The move to coeducation at Loyola comes after many years of pressure placed on English-language educational institutions in Quebec. Since the passage of the Charter of the French Language in 1977, and an amendment to the law in 1982, only a very narrowly defined group of children are eligible to receive English education in the province.

To qualify to receive a Certificate of English Eligibility, a child must have at least one Canadian parent who received most of their elementary studies in English, in Canada. A student can also qualify by transfer into Quebec from another province, but again, only if they received their education in English. The Charter excludes most francophone Quebecers and all immigrants from accessing English-language institutions.

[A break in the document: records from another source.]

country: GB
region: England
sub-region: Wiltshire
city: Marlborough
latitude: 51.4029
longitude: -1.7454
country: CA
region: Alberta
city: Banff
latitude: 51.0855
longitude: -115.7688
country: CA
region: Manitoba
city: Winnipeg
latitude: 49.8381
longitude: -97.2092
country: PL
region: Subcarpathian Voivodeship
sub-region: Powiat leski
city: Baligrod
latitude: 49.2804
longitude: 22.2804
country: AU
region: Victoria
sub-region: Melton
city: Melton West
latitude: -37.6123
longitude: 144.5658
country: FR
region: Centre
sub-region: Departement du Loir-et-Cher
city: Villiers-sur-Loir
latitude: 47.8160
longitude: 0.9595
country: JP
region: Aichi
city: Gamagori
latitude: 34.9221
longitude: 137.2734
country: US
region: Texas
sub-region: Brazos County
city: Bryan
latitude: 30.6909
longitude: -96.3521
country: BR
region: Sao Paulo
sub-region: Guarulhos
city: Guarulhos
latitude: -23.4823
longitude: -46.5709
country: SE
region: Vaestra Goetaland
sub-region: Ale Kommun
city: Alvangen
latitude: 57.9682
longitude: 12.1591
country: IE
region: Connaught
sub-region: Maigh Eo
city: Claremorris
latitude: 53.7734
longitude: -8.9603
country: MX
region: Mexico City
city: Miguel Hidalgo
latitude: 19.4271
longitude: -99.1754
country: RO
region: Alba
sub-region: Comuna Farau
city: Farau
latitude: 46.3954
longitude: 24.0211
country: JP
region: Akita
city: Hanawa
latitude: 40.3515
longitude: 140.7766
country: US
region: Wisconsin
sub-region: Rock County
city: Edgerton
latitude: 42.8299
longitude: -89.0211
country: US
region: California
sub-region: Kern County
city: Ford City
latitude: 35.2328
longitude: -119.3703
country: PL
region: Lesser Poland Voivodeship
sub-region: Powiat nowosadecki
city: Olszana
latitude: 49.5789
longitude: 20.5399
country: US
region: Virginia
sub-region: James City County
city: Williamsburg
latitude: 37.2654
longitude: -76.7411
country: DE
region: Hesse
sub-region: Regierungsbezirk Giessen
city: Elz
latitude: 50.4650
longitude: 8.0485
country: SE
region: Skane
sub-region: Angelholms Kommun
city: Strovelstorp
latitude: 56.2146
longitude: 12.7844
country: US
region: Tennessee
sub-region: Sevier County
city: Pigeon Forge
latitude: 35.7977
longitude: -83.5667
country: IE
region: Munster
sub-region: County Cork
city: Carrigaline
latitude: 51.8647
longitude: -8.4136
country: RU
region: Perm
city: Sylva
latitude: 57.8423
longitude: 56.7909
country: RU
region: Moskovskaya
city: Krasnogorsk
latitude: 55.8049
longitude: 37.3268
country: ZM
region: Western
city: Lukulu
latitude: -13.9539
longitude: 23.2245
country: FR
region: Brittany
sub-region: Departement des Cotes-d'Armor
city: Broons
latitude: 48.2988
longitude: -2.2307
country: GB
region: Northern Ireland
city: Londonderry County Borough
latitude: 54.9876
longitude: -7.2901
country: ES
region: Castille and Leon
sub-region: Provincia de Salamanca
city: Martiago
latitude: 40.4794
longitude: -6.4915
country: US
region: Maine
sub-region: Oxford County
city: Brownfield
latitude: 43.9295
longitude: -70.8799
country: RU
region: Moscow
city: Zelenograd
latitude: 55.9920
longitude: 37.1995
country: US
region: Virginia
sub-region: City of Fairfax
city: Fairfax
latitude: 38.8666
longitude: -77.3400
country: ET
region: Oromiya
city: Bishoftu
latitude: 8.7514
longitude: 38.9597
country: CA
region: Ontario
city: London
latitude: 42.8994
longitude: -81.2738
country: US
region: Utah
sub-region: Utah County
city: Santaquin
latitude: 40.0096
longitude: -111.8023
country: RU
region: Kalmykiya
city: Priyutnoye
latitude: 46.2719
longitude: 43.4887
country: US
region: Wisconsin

For Catholic English schools in Quebec, the stipulations of Law 101 had the practical effect of preventing many of the new immigrant communities, like the Filipinos and Central and South Americans that are filling the pews in the English Catholic churches, from filling their classrooms.

Combined with the steady outflow of anglophones from Quebec since the 1970s, and the parallel precipitous decline in church attendance, the demographic and political realities wrapped into the French Language Charter have created a particularly challenging environment for English Catholic educational institutions.

Queen of Angels Academy, an all-girls private high school founded by the Sisters-of-Ste. Anne in 1959, closed its doors due to low enrolment in 2014. In 1854, the Sisters of the Congrégation de Notre-Dame opened in Montreal a bilingual boarding school for girls, Villa Maria. The school started accepting boys in 2016. This year, the CND announced they would be putting the property on the market, leaving the status of the school in some uncertainty.

Despite these ominous rumblings, Loyola is looking to the future with optimism. In the 2022 press announcement, Marcelle DeFreitas, president of Loyola, noted, “We are moving forward together to prepare our building and educational team so that we are ready for any student with English-language eligibility, regardless of gender, background or belief.”